> **SELECTION**:
○ ○ ○

It happens that I do, and I have had the privilege to volunteer in a
number of standardization committees over the years related to SGML
and XML projects of different kinds, from markup technology
committees to markup user committees.
A business document interchange specification governs the structure
and expression of information to be exchanged between members of an
industry or economic sector. I have come to believe that the burden
of developing such a specification is on the users and not on the
technical people supporting them. Accordingly, these user groups
need processes, techniques and tools to enable subject matter experts
to lead the development of open standardized work products.
I've written an essay on how the Organization for the Advancement of
Structured Information Standards (OASIS) technical committee process
supports a group of members from an industry or economic sector in
creating business exchange document specifications. The essay is an
adaptation of a response I wrote last year for an RFP for the
development of such an open document standard in XSD for XML. I
ended up no-bidding the contract because the constraints were not
loose enough to accommodate my proposal. But my proposal should be
of interest to those just embarking on a project to develop exchange
specifications without pre-conceived constraints.

○ ○ ○

> **ROWS**:
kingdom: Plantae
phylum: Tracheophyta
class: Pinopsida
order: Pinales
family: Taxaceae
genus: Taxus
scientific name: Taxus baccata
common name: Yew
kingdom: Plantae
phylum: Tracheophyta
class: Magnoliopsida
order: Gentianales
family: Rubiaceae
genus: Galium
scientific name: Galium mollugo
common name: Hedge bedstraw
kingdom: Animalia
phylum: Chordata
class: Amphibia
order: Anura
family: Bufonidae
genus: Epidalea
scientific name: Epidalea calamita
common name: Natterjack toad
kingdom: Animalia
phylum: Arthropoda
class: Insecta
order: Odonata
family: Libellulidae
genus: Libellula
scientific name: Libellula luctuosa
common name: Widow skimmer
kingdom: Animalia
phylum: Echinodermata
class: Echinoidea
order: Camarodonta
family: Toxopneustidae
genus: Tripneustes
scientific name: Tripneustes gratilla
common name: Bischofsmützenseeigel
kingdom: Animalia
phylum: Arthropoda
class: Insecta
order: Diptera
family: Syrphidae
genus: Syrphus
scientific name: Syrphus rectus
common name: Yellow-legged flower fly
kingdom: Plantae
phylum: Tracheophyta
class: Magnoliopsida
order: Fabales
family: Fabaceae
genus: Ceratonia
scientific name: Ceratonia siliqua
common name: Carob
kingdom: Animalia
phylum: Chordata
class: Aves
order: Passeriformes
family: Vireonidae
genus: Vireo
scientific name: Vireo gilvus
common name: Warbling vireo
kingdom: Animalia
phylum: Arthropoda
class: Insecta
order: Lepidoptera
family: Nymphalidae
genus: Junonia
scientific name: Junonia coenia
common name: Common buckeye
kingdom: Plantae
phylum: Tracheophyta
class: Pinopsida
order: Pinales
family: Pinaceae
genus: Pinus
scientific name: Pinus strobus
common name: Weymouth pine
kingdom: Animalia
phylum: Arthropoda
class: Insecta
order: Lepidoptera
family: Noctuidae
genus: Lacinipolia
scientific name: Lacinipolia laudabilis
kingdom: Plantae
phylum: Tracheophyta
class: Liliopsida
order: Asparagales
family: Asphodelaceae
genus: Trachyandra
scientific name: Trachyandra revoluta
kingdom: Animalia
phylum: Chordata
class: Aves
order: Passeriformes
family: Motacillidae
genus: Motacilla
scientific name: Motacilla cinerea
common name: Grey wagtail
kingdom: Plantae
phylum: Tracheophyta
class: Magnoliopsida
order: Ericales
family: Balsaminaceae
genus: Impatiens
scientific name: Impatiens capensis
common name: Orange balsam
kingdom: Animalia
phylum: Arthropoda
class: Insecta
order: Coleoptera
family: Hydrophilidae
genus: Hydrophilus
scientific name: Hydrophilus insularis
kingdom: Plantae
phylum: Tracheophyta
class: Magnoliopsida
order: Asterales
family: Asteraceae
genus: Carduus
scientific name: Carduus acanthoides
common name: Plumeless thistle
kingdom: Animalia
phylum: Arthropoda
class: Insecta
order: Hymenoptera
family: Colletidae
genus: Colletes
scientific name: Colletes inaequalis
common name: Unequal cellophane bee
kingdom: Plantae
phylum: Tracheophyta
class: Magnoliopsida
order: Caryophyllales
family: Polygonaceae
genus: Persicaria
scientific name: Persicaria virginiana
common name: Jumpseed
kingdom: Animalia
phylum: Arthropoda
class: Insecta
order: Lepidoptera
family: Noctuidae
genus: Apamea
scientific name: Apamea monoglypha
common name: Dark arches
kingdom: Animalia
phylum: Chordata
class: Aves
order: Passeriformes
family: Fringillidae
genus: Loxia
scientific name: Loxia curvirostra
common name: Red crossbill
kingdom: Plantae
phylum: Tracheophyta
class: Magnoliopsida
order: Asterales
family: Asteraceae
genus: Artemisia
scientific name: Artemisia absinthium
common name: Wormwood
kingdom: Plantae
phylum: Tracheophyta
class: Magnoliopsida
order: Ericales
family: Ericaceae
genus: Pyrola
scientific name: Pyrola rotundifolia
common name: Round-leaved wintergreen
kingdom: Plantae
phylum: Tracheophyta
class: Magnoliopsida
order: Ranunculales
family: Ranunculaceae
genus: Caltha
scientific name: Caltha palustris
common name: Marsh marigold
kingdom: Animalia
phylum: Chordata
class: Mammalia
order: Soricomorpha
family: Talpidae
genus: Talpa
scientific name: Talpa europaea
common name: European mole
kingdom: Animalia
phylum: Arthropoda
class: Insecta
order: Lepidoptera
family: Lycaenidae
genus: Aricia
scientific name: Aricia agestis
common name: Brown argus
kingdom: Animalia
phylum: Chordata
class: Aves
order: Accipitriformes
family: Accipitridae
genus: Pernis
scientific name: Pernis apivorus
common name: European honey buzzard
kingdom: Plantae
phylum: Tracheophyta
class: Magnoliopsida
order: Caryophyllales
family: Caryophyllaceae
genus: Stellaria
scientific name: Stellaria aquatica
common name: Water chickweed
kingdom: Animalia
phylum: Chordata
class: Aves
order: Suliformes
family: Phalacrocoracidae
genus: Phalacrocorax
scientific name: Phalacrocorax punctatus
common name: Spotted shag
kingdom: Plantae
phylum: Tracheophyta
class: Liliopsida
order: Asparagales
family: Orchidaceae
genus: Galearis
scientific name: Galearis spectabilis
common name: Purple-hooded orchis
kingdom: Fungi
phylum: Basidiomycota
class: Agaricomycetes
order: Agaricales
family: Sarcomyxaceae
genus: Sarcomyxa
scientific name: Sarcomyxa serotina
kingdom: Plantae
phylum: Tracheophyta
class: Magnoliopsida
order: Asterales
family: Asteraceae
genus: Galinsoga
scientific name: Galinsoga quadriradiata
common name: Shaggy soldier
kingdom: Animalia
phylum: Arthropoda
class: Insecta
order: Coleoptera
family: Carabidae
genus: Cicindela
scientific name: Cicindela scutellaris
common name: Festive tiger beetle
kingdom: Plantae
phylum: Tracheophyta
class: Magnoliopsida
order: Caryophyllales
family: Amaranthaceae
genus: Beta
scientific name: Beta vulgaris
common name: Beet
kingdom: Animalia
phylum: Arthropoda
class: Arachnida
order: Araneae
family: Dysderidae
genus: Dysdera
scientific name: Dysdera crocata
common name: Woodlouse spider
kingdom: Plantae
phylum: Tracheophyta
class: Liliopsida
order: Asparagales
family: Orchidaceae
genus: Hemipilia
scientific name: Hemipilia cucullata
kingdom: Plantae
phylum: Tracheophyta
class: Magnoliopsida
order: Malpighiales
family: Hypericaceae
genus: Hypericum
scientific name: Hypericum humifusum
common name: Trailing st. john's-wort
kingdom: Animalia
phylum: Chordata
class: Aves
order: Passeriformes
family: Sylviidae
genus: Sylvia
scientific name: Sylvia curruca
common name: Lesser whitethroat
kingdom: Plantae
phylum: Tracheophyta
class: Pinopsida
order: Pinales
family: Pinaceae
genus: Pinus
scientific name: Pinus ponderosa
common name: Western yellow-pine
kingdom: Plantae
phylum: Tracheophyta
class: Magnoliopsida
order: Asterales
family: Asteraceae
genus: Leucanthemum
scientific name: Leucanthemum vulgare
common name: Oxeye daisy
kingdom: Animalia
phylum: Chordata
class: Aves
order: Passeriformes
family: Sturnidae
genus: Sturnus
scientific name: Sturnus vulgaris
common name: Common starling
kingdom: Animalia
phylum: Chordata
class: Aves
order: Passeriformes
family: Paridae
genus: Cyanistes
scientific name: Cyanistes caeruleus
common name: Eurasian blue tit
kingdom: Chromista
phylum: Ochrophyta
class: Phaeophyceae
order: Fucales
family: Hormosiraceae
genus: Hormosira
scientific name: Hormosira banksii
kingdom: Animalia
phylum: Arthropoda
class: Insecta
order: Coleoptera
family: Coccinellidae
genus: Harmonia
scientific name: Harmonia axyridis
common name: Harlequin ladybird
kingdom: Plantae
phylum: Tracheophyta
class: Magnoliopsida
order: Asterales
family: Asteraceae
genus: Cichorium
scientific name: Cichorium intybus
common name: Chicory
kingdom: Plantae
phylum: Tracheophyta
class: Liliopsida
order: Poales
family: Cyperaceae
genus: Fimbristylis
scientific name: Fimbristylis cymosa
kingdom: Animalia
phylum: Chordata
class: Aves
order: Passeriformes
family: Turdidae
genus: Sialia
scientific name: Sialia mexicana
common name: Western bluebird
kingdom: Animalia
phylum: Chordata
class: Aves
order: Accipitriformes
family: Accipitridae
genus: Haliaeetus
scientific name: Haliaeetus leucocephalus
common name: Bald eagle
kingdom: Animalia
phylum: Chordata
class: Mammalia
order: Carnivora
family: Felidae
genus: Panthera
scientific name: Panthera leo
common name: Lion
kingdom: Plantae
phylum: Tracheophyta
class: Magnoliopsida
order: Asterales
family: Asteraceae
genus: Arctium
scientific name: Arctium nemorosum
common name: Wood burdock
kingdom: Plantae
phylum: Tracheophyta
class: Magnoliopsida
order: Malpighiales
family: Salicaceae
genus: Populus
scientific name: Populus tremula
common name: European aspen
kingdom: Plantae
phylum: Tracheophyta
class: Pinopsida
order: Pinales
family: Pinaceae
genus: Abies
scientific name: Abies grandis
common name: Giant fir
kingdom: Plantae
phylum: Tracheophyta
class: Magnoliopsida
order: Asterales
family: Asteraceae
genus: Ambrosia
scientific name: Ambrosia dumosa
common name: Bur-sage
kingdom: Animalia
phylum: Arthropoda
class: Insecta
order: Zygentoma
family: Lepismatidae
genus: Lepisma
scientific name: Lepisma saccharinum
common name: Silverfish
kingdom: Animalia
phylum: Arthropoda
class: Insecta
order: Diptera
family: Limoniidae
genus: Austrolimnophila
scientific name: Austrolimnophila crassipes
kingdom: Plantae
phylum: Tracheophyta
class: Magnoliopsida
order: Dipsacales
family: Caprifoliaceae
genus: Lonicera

○ ○ ○

> **WHAT TO WORK ON**:
1/ Transcribe the passage on document standards, starting at "It happens that" and ending at "markup user committees.".
2/ Answer these questions from the passage on document standards:
(a) What does a business document interchange specification govern?
(b) In what form was the open document standard in last year's RFP to be developed?
(c) Why did the writer no-bid the contract?

> **SOLVED TASKS**:
1/
It happens that I do, and I have had the privilege to volunteer in a
number of standardization committees over the years related to SGML
and XML projects of different kinds, from markup technology
committees to markup user committees.

2/
(a) The structure and expression of information to be exchanged between members of an industry or economic sector.
(b) In XSD for XML.
(c) The constraints were not loose enough to accommodate the writer's proposal.